■ ABOUT THIS EXERCISE
To complete the exercise, write out all the data exactly.

Entries taken from a collection

"""

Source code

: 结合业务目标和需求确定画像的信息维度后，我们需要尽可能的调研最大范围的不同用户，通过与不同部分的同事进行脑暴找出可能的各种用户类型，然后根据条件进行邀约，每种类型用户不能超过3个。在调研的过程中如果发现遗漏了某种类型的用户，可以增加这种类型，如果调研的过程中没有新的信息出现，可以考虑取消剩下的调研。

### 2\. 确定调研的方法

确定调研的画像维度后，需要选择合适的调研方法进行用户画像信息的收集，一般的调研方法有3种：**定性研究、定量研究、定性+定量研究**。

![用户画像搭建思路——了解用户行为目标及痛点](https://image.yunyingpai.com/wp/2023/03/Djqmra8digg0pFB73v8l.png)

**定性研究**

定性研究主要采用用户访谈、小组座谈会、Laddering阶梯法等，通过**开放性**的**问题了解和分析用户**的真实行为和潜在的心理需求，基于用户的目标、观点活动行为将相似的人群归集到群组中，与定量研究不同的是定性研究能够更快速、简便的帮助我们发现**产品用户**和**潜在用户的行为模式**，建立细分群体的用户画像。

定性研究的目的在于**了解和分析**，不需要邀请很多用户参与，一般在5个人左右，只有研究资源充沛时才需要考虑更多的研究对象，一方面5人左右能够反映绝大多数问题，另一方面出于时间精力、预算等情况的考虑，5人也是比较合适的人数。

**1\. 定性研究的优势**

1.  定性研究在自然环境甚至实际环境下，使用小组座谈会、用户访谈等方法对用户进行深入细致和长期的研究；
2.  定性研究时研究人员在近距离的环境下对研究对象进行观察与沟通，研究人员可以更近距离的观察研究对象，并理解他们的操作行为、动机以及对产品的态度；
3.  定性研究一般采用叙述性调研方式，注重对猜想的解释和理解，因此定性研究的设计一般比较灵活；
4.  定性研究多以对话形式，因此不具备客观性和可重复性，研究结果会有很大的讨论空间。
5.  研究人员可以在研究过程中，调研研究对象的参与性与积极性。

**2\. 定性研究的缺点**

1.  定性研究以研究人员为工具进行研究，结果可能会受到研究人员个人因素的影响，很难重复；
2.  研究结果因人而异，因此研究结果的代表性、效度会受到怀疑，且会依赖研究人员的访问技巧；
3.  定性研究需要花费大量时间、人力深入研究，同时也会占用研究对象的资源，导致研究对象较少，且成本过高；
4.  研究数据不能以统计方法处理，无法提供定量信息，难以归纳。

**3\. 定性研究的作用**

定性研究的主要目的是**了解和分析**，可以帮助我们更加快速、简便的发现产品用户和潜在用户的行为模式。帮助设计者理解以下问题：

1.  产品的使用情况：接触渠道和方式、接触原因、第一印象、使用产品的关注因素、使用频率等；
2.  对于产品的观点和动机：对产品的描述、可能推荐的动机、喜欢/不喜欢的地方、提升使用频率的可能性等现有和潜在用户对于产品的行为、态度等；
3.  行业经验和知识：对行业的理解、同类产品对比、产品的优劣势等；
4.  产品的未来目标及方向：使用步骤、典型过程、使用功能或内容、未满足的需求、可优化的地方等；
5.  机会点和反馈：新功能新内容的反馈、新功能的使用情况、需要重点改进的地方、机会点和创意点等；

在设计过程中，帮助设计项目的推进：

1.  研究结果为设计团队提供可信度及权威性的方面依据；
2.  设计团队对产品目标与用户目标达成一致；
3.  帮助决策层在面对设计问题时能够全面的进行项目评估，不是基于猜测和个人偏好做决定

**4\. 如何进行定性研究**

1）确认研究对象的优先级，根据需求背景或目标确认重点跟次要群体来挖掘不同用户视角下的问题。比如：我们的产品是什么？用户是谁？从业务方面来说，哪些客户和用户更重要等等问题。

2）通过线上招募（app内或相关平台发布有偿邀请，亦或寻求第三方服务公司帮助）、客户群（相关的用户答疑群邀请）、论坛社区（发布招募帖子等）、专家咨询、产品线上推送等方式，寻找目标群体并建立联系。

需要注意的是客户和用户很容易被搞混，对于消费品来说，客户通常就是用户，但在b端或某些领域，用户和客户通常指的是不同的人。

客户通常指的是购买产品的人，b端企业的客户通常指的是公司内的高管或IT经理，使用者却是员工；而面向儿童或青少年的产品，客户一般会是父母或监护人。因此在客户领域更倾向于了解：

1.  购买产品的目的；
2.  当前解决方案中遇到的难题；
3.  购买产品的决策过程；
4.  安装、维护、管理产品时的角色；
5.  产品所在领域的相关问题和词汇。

"""

■ PROBLEM SOLUTION
Source code

: 结合业务目标和需求确定画像的信息维度后，我们需要尽可能的调研最大范围的不同用户，通过与不同部分的同事进行脑暴找出可能的各种用户类型，然后根据条件进行邀约，每种类型用户不能超过3个。在调研的过程中如果发现遗漏了某种类型的用户，可以增加这种类型，如果调研的过程中没有新的信息出现，可以考虑取消剩下的调研。

### 2\. 确定调研的方法

确定调研的画像维度后，需要选择合适的调研方法进行用户画像信息的收集，一般的调研方法有3种：**定性研究、定量研究、定性+定量研究**。

![用户画像搭建思路——了解用户行为目标及痛点](https://image.yunyingpai.com/wp/2023/03/Djqmra8digg0pFB73v8l.png)

**定性研究**

定性研究主要采用用户访谈、小组座谈会、Laddering阶梯法等，通过**开放性**的**问题了解和分析用户**的真实行为和潜在的心理需求，基于用户的目标、观点活动行为将相似的人群归集到群组中，与定量研究不同的是定性研究能够更快速、简便的帮助我们发现**产品用户**和**潜在用户的行为模式**，建立细分群体的用户画像。

定性研究的目的在于**了解和分析**，不需要邀请很多用户参与，一般在5个人左右，只有研究资源充沛时才需要考虑更多的研究对象，一方面5人左右能够反映绝大多数问题，另一方面出于时间精力、预算等情况的考虑，5人也是比较合适的人数。

**1\. 定性研究的优势**

1.  定性研究在自然环境甚至实际环境下，使用小组座谈会、用户访谈等方法对用户进行深入细致和长期的研究；
2.  定性研究时研究人员在近距离的环境下对研究对象进行观察与沟通，研究人员可以更近距离的观察研究对象，并理解他们的操作行为、动机以及对产品的态度；
3.  定性研究一般采用叙述性调研方式，注重对猜想的解释和理解，因此定性研究的设计一般比较灵活；
4.  定性研究多以对话形式，因此不具备客观性和可重复性，研究结果会有很大的讨论空间。
5.  研究人员可以在研究过程中，调研研究对象的参与性与积极性。

**2\. 定性研究的缺点**

1.  定性研究以研究人员为工具进行研究，结果可能会受到研究人员个人因素的影响，很难重复；
2.  研究结果因人而异，因此研究结果的代表性、效度会受到怀疑，且会依赖研究人员的访问技巧；
3.  定性研究需要花费大量时间、人力深入研究，同时也会占用研究对象的资源，导致研究对象较少，且成本过高；
4.  研究数据不能以统计方法处理，无法提供定量信息，难以归纳。

**3\. 定性研究的作用**

定性研究的主要目的是**了解和分析**，可以帮助我们更加快速、简便的发现产品用户和潜在用户的行为模式。帮助设计者理解以下问题：

1.  产品的使用情况：接触渠道和方式、接触原因、第一印象、使用产品的关注因素、使用频率等；
2.  对于产品的观点和动机：对产品的描述、可能推荐的动机、喜欢/不喜欢的地方、提升使用频率的可能性等现有和潜在用户对于产品的行为、态度等；
3.  行业经验和知识：对行业的理解、同类产品对比、产品的优劣势等；
4.  产品的未来目标及方向：使用步骤、典型过程、使用功能或内容、未满足的需求、可优化的地方等；
5.  机会点和反馈：新功能新内容的反馈、新功能的使用情况、需要重点改进的地方、机会点和创意点等；

在设计过程中，帮助设计项目的推进：

1.  研究结果为设计团队提供可信度及权威性的方面依据；
2.  设计团队对产品目标与用户目标达成一致；
3.  帮助决策层在面对设计问题时能够全面的进行项目评估，不是基于猜测和个人偏好做决定

**4\. 如何进行定性研究**

1）确认研究对象的优先级，根据需求背景或目标确认重点跟次要群体来挖掘不同用户视角下的问题。比如：我们的产品是什么？用户是谁？从业务方面来说，哪些客户和用户更重要等等问题。

2）通过线上招募（app内或相关平台发布有偿邀请，亦或寻求第三方服务公司帮助）、客户群（相关的用户答疑群邀请）、论坛社区（发布招募帖子等）、专家咨询、产品线上推送等方式，寻找目标群体并建立联系。

需要注意的是客户和用户很容易被搞混，对于消费品来说，客户通常就是用户，但在b端或某些领域，用户和客户通常指的是不同的人。

客户通常指的是购买产品的人，b端企业的客户通常指的是公司内的高管或IT经理，使用者却是员工；而面向儿童或青少年的产品，客户一般会是父母或监护人。因此在客户领域更倾向于了解：

1.  购买产品的目的；
2.  当前解决方案中遇到的难题；
3.  购买产品的决策过程；
4.  安装、维护、管理产品时的角色；
5.  产品所在领域的相关问题和词汇。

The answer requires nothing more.